-- Exercise description --
From the records below, transcribe only the lines running from the one with "right back paw: (430, 301)" through the one with "right elbow: (302, 369)". Keep both of those end lines.

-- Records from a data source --
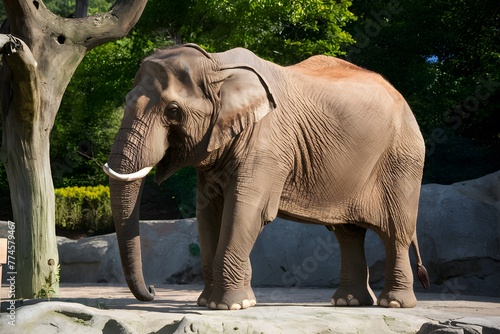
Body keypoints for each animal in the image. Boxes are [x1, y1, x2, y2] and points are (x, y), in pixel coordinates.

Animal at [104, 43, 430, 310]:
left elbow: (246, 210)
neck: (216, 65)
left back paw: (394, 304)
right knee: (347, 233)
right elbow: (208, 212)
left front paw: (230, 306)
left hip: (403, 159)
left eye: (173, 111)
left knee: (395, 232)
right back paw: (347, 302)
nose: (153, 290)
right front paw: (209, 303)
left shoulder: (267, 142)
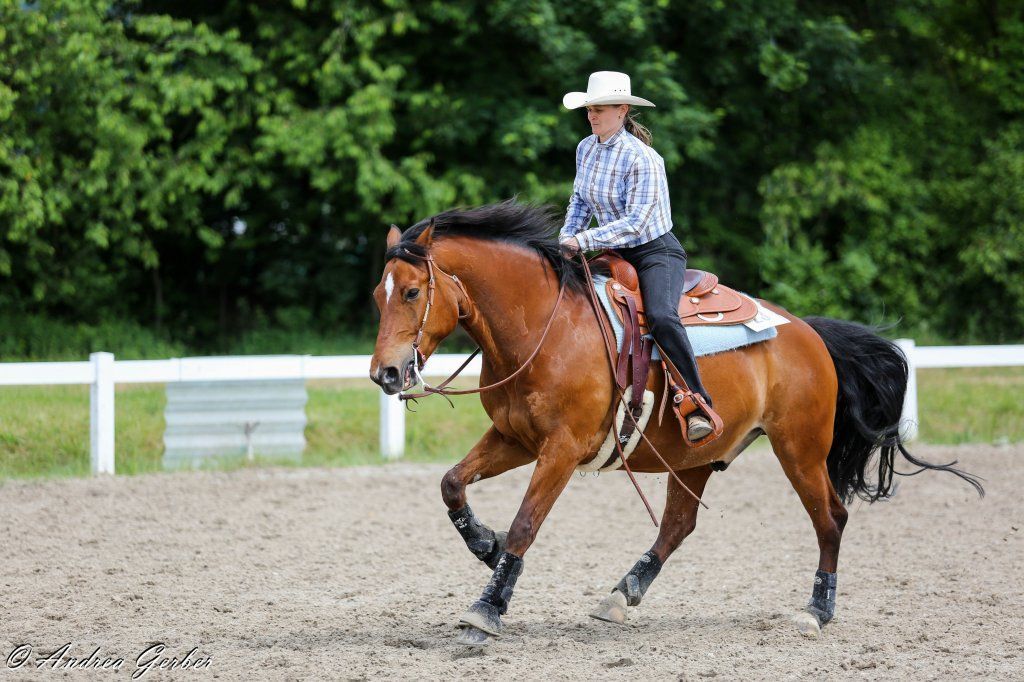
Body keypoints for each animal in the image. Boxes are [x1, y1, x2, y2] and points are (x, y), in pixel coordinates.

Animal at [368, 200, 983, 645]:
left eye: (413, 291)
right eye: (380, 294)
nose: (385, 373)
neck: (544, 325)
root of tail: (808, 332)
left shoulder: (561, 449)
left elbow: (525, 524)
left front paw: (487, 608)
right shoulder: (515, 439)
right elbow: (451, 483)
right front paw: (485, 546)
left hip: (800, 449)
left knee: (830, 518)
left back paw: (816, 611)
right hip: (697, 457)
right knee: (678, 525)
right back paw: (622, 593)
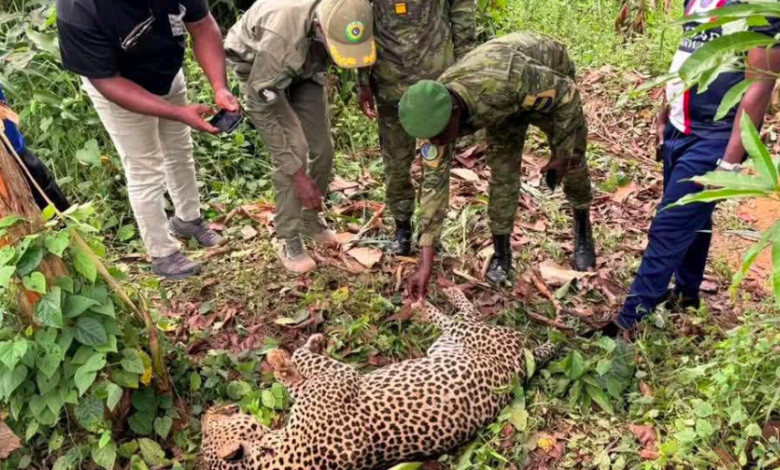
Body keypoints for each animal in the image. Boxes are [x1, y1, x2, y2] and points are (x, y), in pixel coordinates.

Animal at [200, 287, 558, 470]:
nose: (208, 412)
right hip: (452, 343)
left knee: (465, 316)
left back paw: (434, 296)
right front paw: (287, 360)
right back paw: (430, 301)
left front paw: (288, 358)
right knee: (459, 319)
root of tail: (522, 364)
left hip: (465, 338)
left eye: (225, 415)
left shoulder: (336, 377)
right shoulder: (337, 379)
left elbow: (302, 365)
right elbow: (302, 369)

--

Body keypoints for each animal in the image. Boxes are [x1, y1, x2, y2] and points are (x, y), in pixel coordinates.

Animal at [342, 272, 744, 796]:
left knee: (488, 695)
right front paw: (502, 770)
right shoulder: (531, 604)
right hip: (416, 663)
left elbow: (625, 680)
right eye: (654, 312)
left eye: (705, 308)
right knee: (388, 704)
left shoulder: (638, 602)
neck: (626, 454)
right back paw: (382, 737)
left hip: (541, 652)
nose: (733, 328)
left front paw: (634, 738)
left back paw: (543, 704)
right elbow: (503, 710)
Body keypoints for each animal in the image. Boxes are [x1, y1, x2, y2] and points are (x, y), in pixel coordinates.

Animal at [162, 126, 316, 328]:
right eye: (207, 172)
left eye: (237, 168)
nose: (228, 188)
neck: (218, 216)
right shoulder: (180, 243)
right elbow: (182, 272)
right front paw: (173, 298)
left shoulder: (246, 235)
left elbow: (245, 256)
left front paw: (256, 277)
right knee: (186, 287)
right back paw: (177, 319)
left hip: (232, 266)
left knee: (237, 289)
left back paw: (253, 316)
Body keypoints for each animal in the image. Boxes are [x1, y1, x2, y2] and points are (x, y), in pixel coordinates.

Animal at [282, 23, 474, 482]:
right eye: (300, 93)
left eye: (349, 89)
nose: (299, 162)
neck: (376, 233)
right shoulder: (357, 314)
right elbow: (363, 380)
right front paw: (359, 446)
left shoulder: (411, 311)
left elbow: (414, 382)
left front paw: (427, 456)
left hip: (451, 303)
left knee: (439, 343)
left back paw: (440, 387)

-- Answer for this exercise --
right back paw: (430, 301)
left front paw: (288, 358)
right knee: (459, 319)
root of tail: (522, 364)
left hip: (465, 338)
left eye: (225, 415)
left shoulder: (336, 377)
right shoulder: (337, 379)
left elbow: (302, 365)
right elbow: (302, 369)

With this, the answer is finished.